The housewares industry continues to face numerous headwinds in 2022 from unprecedented customer demand and associated supply chain chaos to labour changes and evolving buying behaviour, according to the International Housewares Association (IHA).

Many housewares executives have found a way to manage these headwinds while also putting plans in motion to not only maintain their position, but build on it.

“Unpredictability felt like the new normal in 202l, and now we’re going through another unimaginable event with the Omicron variant, But our industry has become more resilient, and we’ve learned to adapt quickly. Together we can face any challenge thrown at us,” IHA chair and Peugeot Saveurs North America managing director, Yvette Laugier.

Pretika Corporation president, Thom Nichols said, “There’s a lot of pivoting taking place. It’s about not being complacent; you have to innovate. And that doesn’t just mean product development, that can mean everything from product channels to supply chain management and within your own organisation.”

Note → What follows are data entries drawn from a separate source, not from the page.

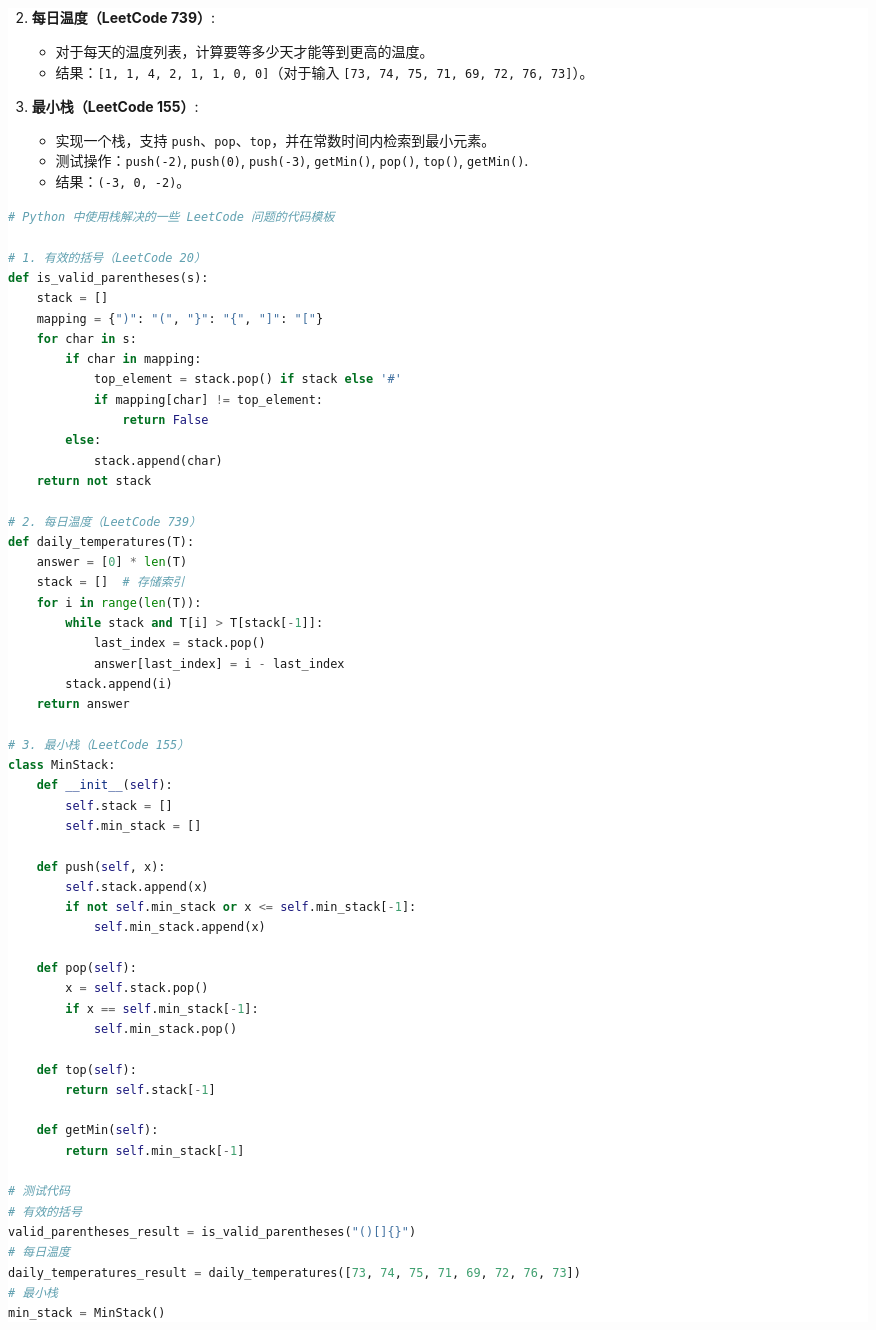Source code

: 2. **每日温度（LeetCode 739）**:
   - 对于每天的温度列表，计算要等多少天才能等到更高的温度。
   - 结果：`[1, 1, 4, 2, 1, 1, 0, 0]`（对于输入 `[73, 74, 75, 71, 69, 72, 76, 73]`）。

3. **最小栈（LeetCode 155）**:
   - 实现一个栈，支持 `push`、`pop`、`top`，并在常数时间内检索到最小元素。
   - 测试操作：`push(-2)`, `push(0)`, `push(-3)`, `getMin()`, `pop()`, `top()`, `getMin()`.
   - 结果：`(-3, 0, -2)`。

```Python
# Python 中使用栈解决的一些 LeetCode 问题的代码模板

# 1. 有效的括号（LeetCode 20）
def is_valid_parentheses(s):
    stack = []
    mapping = {")": "(", "}": "{", "]": "["}
    for char in s:
        if char in mapping:
            top_element = stack.pop() if stack else '#'
            if mapping[char] != top_element:
                return False
        else:
            stack.append(char)
    return not stack

# 2. 每日温度（LeetCode 739）
def daily_temperatures(T):
    answer = [0] * len(T)
    stack = []  # 存储索引
    for i in range(len(T)):
        while stack and T[i] > T[stack[-1]]:
            last_index = stack.pop()
            answer[last_index] = i - last_index
        stack.append(i)
    return answer

# 3. 最小栈（LeetCode 155）
class MinStack:
    def __init__(self):
        self.stack = []
        self.min_stack = []

    def push(self, x):
        self.stack.append(x)
        if not self.min_stack or x <= self.min_stack[-1]:
            self.min_stack.append(x)

    def pop(self):
        x = self.stack.pop()
        if x == self.min_stack[-1]:
            self.min_stack.pop()

    def top(self):
        return self.stack[-1]

    def getMin(self):
        return self.min_stack[-1]

# 测试代码
# 有效的括号
valid_parentheses_result = is_valid_parentheses("()[]{}")
# 每日温度
daily_temperatures_result = daily_temperatures([73, 74, 75, 71, 69, 72, 76, 73])
# 最小栈
min_stack = MinStack()
```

Picnic Time CEO, Paul Cosaro agrees, saying their company moved from “survival mode” to looking at ways to invest in the future in 2021. “Now that we’re on such a great path, we’re asking how we can capitalise on it.”

That concept of being even more strategic and intentional is one echoed by The NPD Group vice president and home industry advisor, Joe Derochowski.

“Housewares buyers and sellers have been incredible. I’ve been so impressed with their ability to adjust and adapt during the pandemic. But the reality is the door is still open for innovation both in terms of products to solve many new consumer needs, as well as new ways to engage with consumers and address evolving relationships to market, sell and deliver those products,” he said.

Unprecedented demand and rising costs

In 2021, sales of housewares and small appliances increased 5% in unit terms compared to the previous pandemic highs of 2020, according to NPD’s Early Indicator Report. Comparing 2021 to the more ‘normal’ year of 2019, unit sales increased a more dramatic 24%.

NPD reports top selling categories in 2021 included air fryers, toaster ovens, deep carpet cleaners, air purifiers, hair stylers, handheld massagers, cookware, portable beverageware and food storage.

While unit sales define the unprecedented demand, rising costs have kept housewares sellers on their toes and eroded profit margins.Companies had to absorb those costs early on, but most have now implemented new pricing on new orders. Others have adjusted product mix or promotion levels to emphasise products with better margins.

Supply chain chaos

One of the most documented costs has revolved around sea freight. Although freight rates began to decrease slightly last November when peak shipping season ended, they remained “extremely elevated” at eight to nine times the pre-pandemic norm, according to the Freightos FBX Index in mid-December.

“Ocean transportation costs continue to be the largest product input concern for companies who import from outside North America. I think companies who have been paying spot rates will likely see some stability in 2022, while those who had contracts in 2021 will likely see a large spike. It is expected there will be capacity issues for all of 2022,” Honey-Can-Do International CEO, Steve Greenspon said.

In the middle of unprecedented demand, pandemic-related closures and other delays, sea travel times have also remained volatile. That has caused some companies to increase inventories, if possible, or adjust orders to focus on higher-selling or smaller items that take up less space in a shipping container.

“A bright spot for us has been how solutions-oriented our vendors and buyers have been and how we’ve found new and creative ways such as switching ports or going direct import to ensure product flows to where it is needed,” Newell Brands CEO for the food business unit, Kris Malkoski said.

The people side: Labour and consumer behaviour

Labour shortages in the US and around the world have affected most companies in the pandemic era, and the housewares industry is no exception. Hiring new employees and keeping existing ones is expected to remain a challenge in manufacturing, warehouses and office jobs into 2022.

Several housewares executives say they’re planning to invest even more in their company culture and team, and help employees navigate physical and mental health concerns, as well as work-life balance.

“We’re definitely investing in our people. To me, that’s what’s gotten us through this,” Picnic Time’s Paul Cosaro added.

The big question is how consumer lifestyles and behaviors (and spending on housewares products) will change as the world opens up more. According to NPD’s Future of Home Forecast, unit sales of housewares and small appliances will decrease 5% in 2022 compared to 2021 but remain 14% over pre-pandemic levels of 2019.

“Many new needs will develop in 2022 as consumers adjust how they spend their time. Whether returning to the office, entertaining more or many other changes in how we spend our time, consumers will be craving new solutions and creating a whole new set of needs for the industry to address,” Derochowski said.

Most housewares executives acknowledge consumer spending may include more out-of-home experiences in 2022 but remain optimistic they can take advantage of gains made in the last few years.